What is expected ->
The listing below should be printed in full and exactly, apart from its images.

Information provided below:

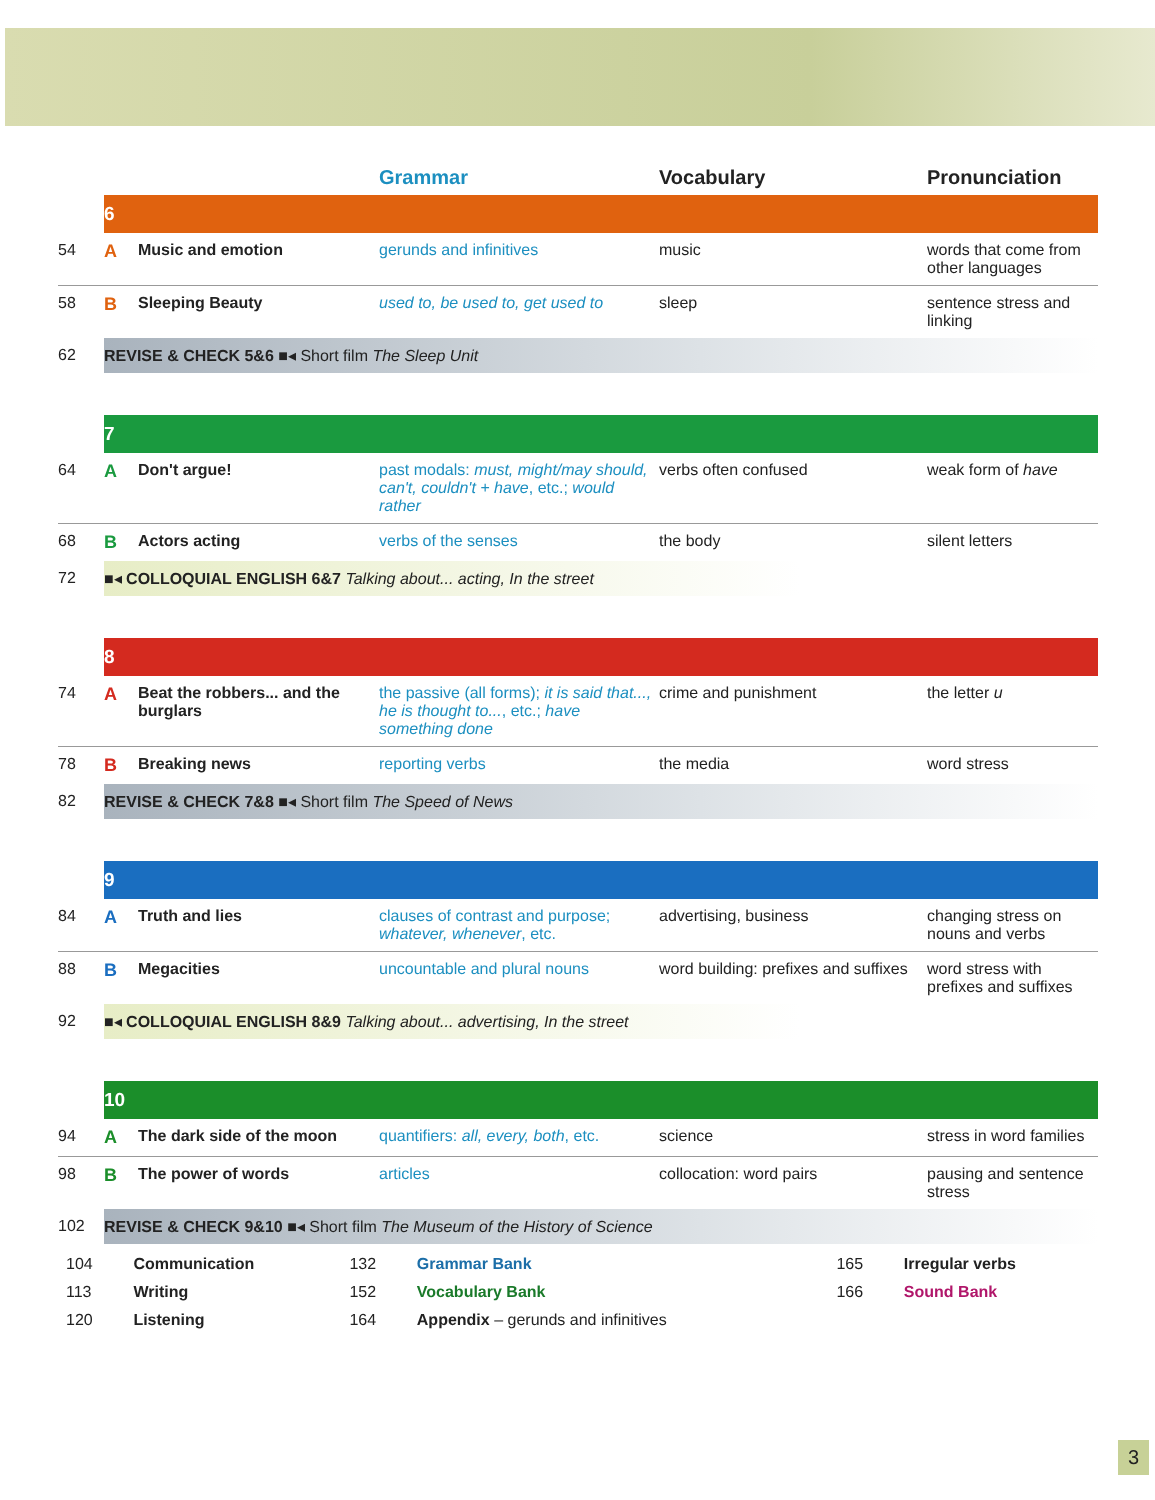| | | | Grammar | Vocabulary | Pronunciation |
| --- | --- | --- | --- | --- | --- |
| | 6 | | | | |
| 54 | A | Music and emotion | gerunds and infinitives | music | words that come from other languages |
| 58 | B | Sleeping Beauty | used to, be used to, get used to | sleep | sentence stress and linking |
| 62 | REVISE & CHECK 5&6 ■◂ Short film The Sleep Unit | | | | |
| | 7 | | | | |
| 64 | A | Don't argue! | past modals: must, might/may should, can't, couldn't + have , etc.; would rather | verbs often confused | weak form of have |
| 68 | B | Actors acting | verbs of the senses | the body | silent letters |
| 72 | ■◂ COLLOQUIAL ENGLISH 6&7 Talking about... acting, In the street | | | | |
| | 8 | | | | |
| 74 | A | Beat the robbers... and the burglars | the passive (all forms); it is said that..., he is thought to... , etc.; have something done | crime and punishment | the letter u |
| 78 | B | Breaking news | reporting verbs | the media | word stress |
| 82 | REVISE & CHECK 7&8 ■◂ Short film The Speed of News | | | | |
| | 9 | | | | |
| 84 | A | Truth and lies | clauses of contrast and purpose; whatever, whenever , etc. | advertising, business | changing stress on nouns and verbs |
| 88 | B | Megacities | uncountable and plural nouns | word building: prefixes and suffixes | word stress with prefixes and suffixes |
| 92 | ■◂ COLLOQUIAL ENGLISH 8&9 Talking about... advertising, In the street | | | | |
| | 10 | | | | |
| 94 | A | The dark side of the moon | quantifiers: all, every, both , etc. | science | stress in word families |
| 98 | B | The power of words | articles | collocation: word pairs | pausing and sentence stress |
| 102 | REVISE & CHECK 9&10 ■◂ Short film The Museum of the History of Science | | | | |
| 104 | Communication | 132 | Grammar Bank | 165 | Irregular verbs |
| 113 | Writing | 152 | Vocabulary Bank | 166 | Sound Bank |
| 120 | Listening | 164 | Appendix – gerunds and infinitives | | |
3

End of Information provided.

Answer for this exercise ->
| | | | Grammar | Vocabulary | Pronunciation |
| --- | --- | --- | --- | --- | --- |
| | 6 | | | | |
| 54 | A | Music and emotion | gerunds and infinitives | music | words that come from other languages |
| 58 | B | Sleeping Beauty | used to, be used to, get used to | sleep | sentence stress and linking |
| 62 | REVISE & CHECK 5&6 ■◂ Short film The Sleep Unit | | | | |
| | 7 | | | | |
| 64 | A | Don't argue! | past modals: must, might/may should, can't, couldn't + have , etc.; would rather | verbs often confused | weak form of have |
| 68 | B | Actors acting | verbs of the senses | the body | silent letters |
| 72 | ■◂ COLLOQUIAL ENGLISH 6&7 Talking about... acting, In the street | | | | |
| | 8 | | | | |
| 74 | A | Beat the robbers... and the burglars | the passive (all forms); it is said that..., he is thought to... , etc.; have something done | crime and punishment | the letter u |
| 78 | B | Breaking news | reporting verbs | the media | word stress |
| 82 | REVISE & CHECK 7&8 ■◂ Short film The Speed of News | | | | |
| | 9 | | | | |
| 84 | A | Truth and lies | clauses of contrast and purpose; whatever, whenever , etc. | advertising, business | changing stress on nouns and verbs |
| 88 | B | Megacities | uncountable and plural nouns | word building: prefixes and suffixes | word stress with prefixes and suffixes |
| 92 | ■◂ COLLOQUIAL ENGLISH 8&9 Talking about... advertising, In the street | | | | |
| | 10 | | | | |
| 94 | A | The dark side of the moon | quantifiers: all, every, both , etc. | science | stress in word families |
| 98 | B | The power of words | articles | collocation: word pairs | pausing and sentence stress |
| 102 | REVISE & CHECK 9&10 ■◂ Short film The Museum of the History of Science | | | | |
| 104 | Communication | 132 | Grammar Bank | 165 | Irregular verbs |
| 113 | Writing | 152 | Vocabulary Bank | 166 | Sound Bank |
| 120 | Listening | 164 | Appendix – gerunds and infinitives | | |
3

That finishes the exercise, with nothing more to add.